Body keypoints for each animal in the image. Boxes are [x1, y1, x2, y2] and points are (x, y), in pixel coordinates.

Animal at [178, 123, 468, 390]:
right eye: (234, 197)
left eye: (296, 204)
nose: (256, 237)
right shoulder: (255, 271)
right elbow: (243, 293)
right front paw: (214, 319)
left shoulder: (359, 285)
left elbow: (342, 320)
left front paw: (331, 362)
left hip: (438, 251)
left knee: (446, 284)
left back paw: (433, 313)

********

* **Assignment**: Exactly as written, restate every line of the listing above.

* **Response to the task**:
Body keypoints for each animal in the image. Boxes are [x1, y1, x2, y2] and points are (x, y), in pixel coordinates.

Animal at [178, 123, 468, 390]:
right eye: (234, 197)
left eye: (296, 204)
nose: (256, 237)
right shoulder: (255, 271)
right elbow: (243, 293)
right front paw: (214, 319)
left shoulder: (359, 285)
left elbow: (342, 320)
left front paw: (331, 362)
left hip: (438, 251)
left knee: (446, 284)
left back paw: (433, 313)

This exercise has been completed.